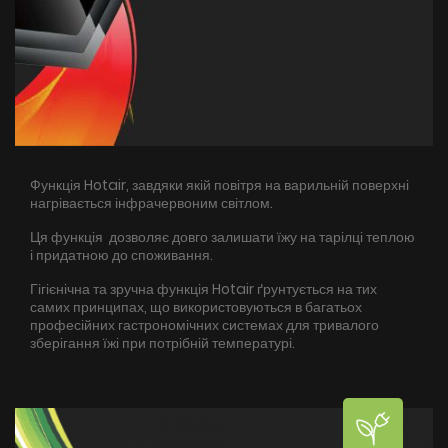
Функція Hotair, завдяки якій повітря на варильній поверхні
нагрівається інфрачервоним світлом.
Ця функція дозволяє довго залишати їжу на тарілці теплою
і придатною до споживання.
Гігієнічна та зручна функція Hotair ґрунтується на тих
самих принципах, що використовуються в багатьох
професійних гастрономічних системах для тривалого
зберігання їжі при потрібній температурі.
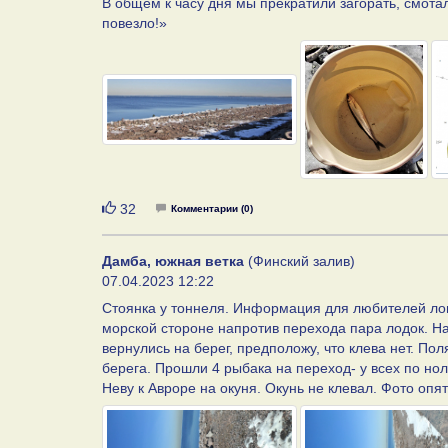
В общем к часу дня мы прекратили загорать, смота
повезло!»
Нравится
32
Комментарии (0)
Дамба, южная ветка
(Финский залив)
07.04.2023 12:22
Стоянка у тоннеля. Информация для любителей лов
морской стороне напротив перехода пара лодок. На
вернулись на берег, предположу, что клева нет. По
берега. Прошли 4 рыбака на переход- у всех по ноля
Неву к Авроре на окуня. Окунь не клевал. Фото опя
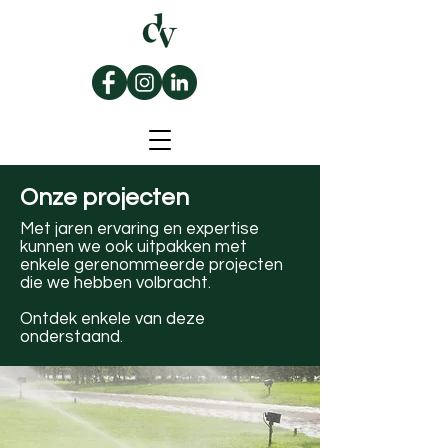
Onze projecten
Met jaren ervaring en expertise
kunnen we ook uitpakken met
enkele gerenommeerde projecten
die we hebben volbracht.
Ontdek enkele van deze
onderstaand.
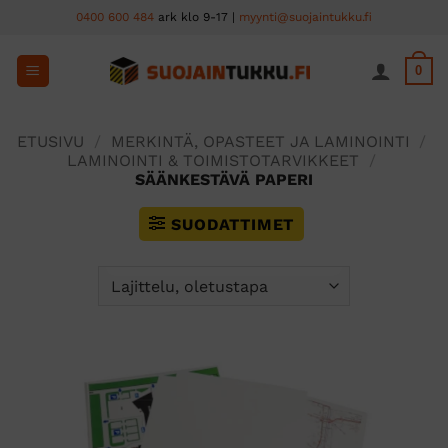
Skip
0400 600 484
ark klo 9-17 |
myynti@suojaintukku.fi
to
content
0
ETUSIVU
/
MERKINTÄ, OPASTEET JA LAMINOINTI
/
LAMINOINTI & TOIMISTOTARVIKKEET
/
SÄÄNKESTÄVÄ PAPERI
SUODATTIMET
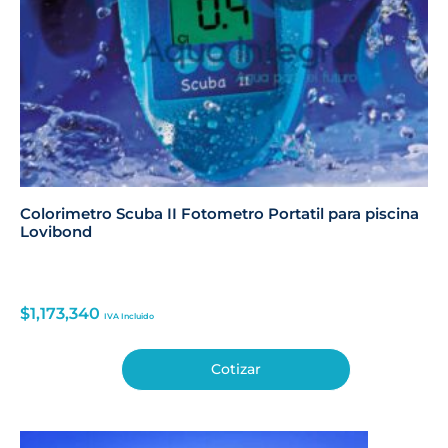
Colorimetro Scuba II Fotometro Portatil para piscina
Lovibond
$
1,173,340
IVA Incluido
Cotizar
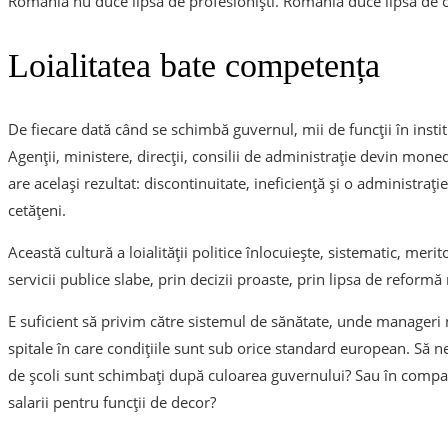
România nu duce lipsă de profesioniști. România duce lipsă de c
Loialitatea bate competența
De fiecare dată când se schimbă guvernul, mii de funcții în institu
Agenții, ministere, direcții, consilii de administrație devin mone
are același rezultat: discontinuitate, ineficiență și o administra
cetățeni.
Această cultură a loialității politice înlocuiește, sistematic, merito
servicii publice slabe, prin decizii proaste, prin lipsa de reformă 
E suficient să privim către sistemul de sănătate, unde manageri n
spitale în care condițiile sunt sub orice standard european. Să n
de școli sunt schimbați după culoarea guvernului? Sau în compan
salarii pentru funcții de decor?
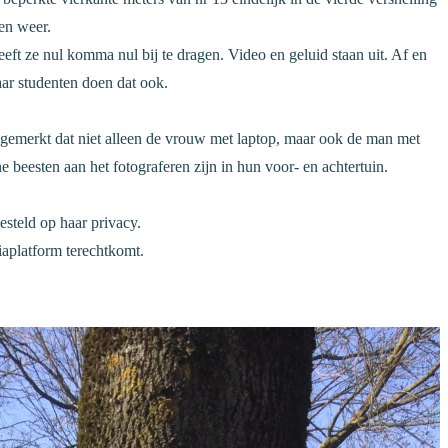
 en weer.
t ze nul komma nul bij te dragen. Video en geluid staan uit. Af en
aar studenten doen dat ook.
 gemerkt dat niet alleen de vrouw met laptop, maar ook de man met
e beesten aan het fotograferen zijn in hun voor- en achtertuin.
esteld op haar privacy.
iaplatform terechtkomt.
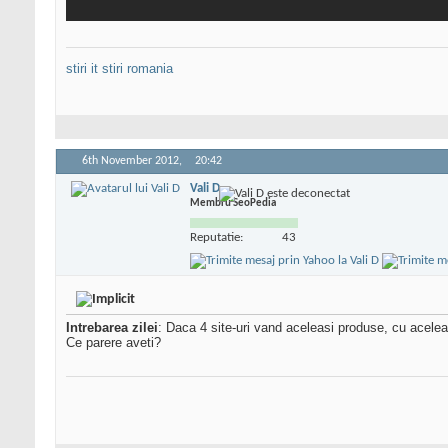
stiri it
stiri romania
6th November 2012,
20:42
Vali D
Membru SeoPedia
Reputatie:
43
Intrebarea zilei
: Daca 4 site-uri vand aceleasi produse, cu aceleas
Ce parere aveti?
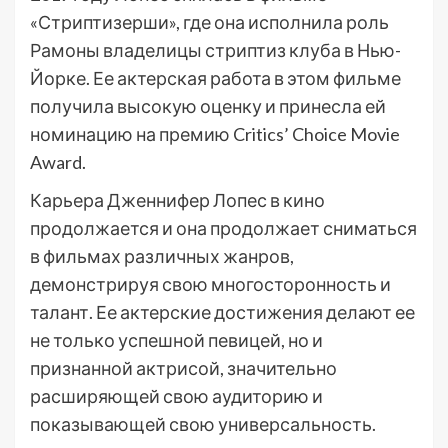
«Стриптизерши», где она исполнила роль
Рамоны владелицы стриптиз клуба в Нью-
Йорке. Ее актерская работа в этом фильме
получила высокую оценку и принесла ей
номинацию на премию Critics’ Choice Movie
Award.
Карьера Дженнифер Лопес в кино
продолжается и она продолжает сниматься
в фильмах различных жанров,
демонстрируя свою многосторонность и
талант. Ее актерские достижения делают ее
не только успешной певицей, но и
признанной актрисой, значительно
расширяющей свою аудиторию и
показывающей свою универсальность.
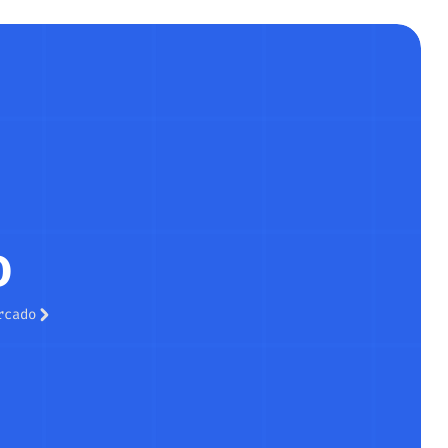
Ponte en contacto
ES
o
rcado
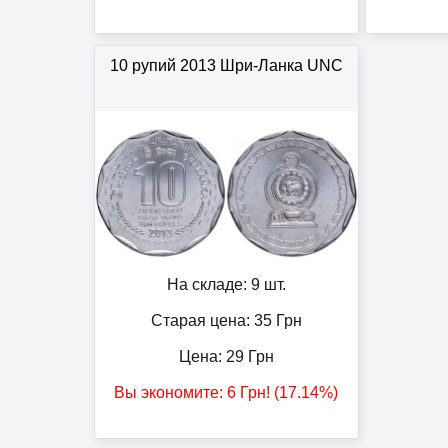
10 рупий 2013 Шри-Ланка UNC
На складе: 9 шт.
Старая цена: 35
Грн
Цена:
29
Грн
Вы экономите:
6
Грн
! (17.14%)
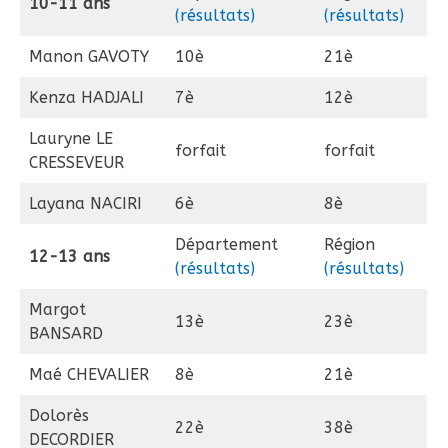
10-11 ans
(résultats)
(résultats)
Manon GAVOTY
10è
21è
Kenza HADJALI
7è
12è
Lauryne LE
forfait
forfait
CRESSEVEUR
Layana NACIRI
6è
8è
Département
Région
12-13 ans
(résultats)
(résultats)
Margot
13è
23è
BANSARD
Maé CHEVALIER
8è
21è
Dolorès
22è
38è
DECORDIER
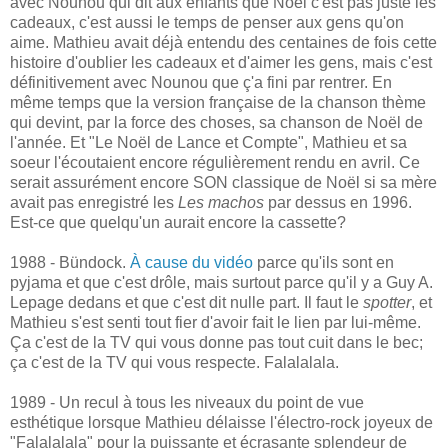
avec Nounou qui dit aux enfants que Noël c'est pas juste les
cadeaux, c'est aussi le temps de penser aux gens qu'on
aime. Mathieu avait déjà entendu des centaines de fois cette
histoire d'oublier les cadeaux et d'aimer les gens, mais c'est
définitivement avec Nounou que ç'a fini par rentrer. En
même temps que la version française de la chanson thème
qui devint, par la force des choses, sa chanson de Noël de
l'année. Et "Le Noël de Lance et Compte", Mathieu et sa
soeur l'écoutaient encore régulièrement rendu en avril. Ce
serait assurément encore SON classique de Noël si sa mère
avait pas enregistré les
Les machos
par dessus en 1996.
Est-ce que quelqu'un aurait encore la cassette?
1988 - Bündock.
À cause du vidéo
parce qu'ils sont en
pyjama et que c'est drôle, mais surtout parce qu'il y a Guy A.
Lepage dedans et que c'est dit nulle part. Il faut le
spotter
, et
Mathieu s'est senti tout fier d'avoir fait le lien par lui-même.
Ça c'est de la TV qui vous donne pas tout cuit dans le bec;
ça c'est de la TV qui vous respecte. Falalalala.
1989 - Un recul à tous les niveaux du point de vue
esthétique lorsque Mathieu délaisse l'électro-rock joyeux de
"Falalalala" pour la puissante et écrasante splendeur de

_Instructions for the task:_ Lay out the rows, starting with the line that contains "Ponte en contacto" and going through the end of the rows, as a Markdown table with the columns No. and Line. Number each line in No. and put its text in Line, skipping blank lines and leaving the pictures out.

_Answer box:_
| No. | Line |
|---|---|
| 1 | Ponte en contacto |
| 2 | ES |
| 3 | o |
| 4 | rcado |
| 5 | 10 рупий 2013 Шри-Ланка UNC |
| 6 | На складе: 9 шт. |
| 7 | Старая цена: 35 |
| 8 | Грн |
| 9 | Цена: |
| 10 | 29 |
| 11 | Грн |
| 12 | Вы экономите: |
| 13 | 6 |
| 14 | Грн |
| 15 | ! (17.14%) |
| 16 | 10-11 ans |
| 17 | (résultats) |
| 18 | (résultats) |
| 19 | Manon GAVOTY |
| 20 | 10è |
| 21 | 21è |
| 22 | Kenza HADJALI |
| 23 | 7è |
| 24 | 12è |
| 25 | Lauryne LE |
| 26 | forfait |
| 27 | forfait |
| 28 | CRESSEVEUR |
| 29 | Layana NACIRI |
| 30 | 6è |
| 31 | 8è |
| 32 | Département |
| 33 | Région |
| 34 | 12-13 ans |
| 35 | (résultats) |
| 36 | (résultats) |
| 37 | Margot |
| 38 | 13è |
| 39 | 23è |
| 40 | BANSARD |
| 41 | Maé CHEVALIER |
| 42 | 8è |
| 43 | 21è |
| 44 | Dolorès |
| 45 | 22è |
| 46 | 38è |
| 47 | DECORDIER |
| 48 | avec Nounou qui dit aux enfants que Noël c'est pas juste les |
| 49 | cadeaux, c'est aussi le temps de penser aux gens qu'on |
| 50 | aime. Mathieu avait déjà entendu des centaines de fois cette |
| 51 | histoire d'oublier les cadeaux et d'aimer les gens, mais c'est |
| 52 | définitivement avec Nounou que ç'a fini par rentrer. En |
| 53 | même temps que la version française de la chanson thème |
| 54 | qui devint, par la force des choses, sa chanson de Noël de |
| 55 | l'année. Et "Le Noël de Lance et Compte", Mathieu et sa |
| 56 | soeur l'écoutaient encore régulièrement rendu en avril. Ce |
| 57 | serait assurément encore SON classique de Noël si sa mère |
| 58 | avait pas enregistré les |
| 59 | Les machos |
| 60 | par dessus en 1996. |
| 61 | Est-ce que quelqu'un aurait encore la cassette? |
| 62 | 1988 - Bündock. |
| 63 | À cause du vidéo |
| 64 | parce qu'ils sont en |
| 65 | pyjama et que c'est drôle, mais surtout parce qu'il y a Guy A. |
| 66 | Lepage dedans et que c'est dit nulle part. Il faut le |
| 67 | spotter |
| 68 | , et |
| 69 | Mathieu s'est senti tout fier d'avoir fait le lien par lui-même. |
| 70 | Ça c'est de la TV qui vous donne pas tout cuit dans le bec; |
| 71 | ça c'est de la TV qui vous respecte. Falalalala. |
| 72 | 1989 - Un recul à tous les niveaux du point de vue |
| 73 | esthétique lorsque Mathieu délaisse l'électro-rock joyeux de |
| 74 | "Falalalala" pour la puissante et écrasante splendeur de |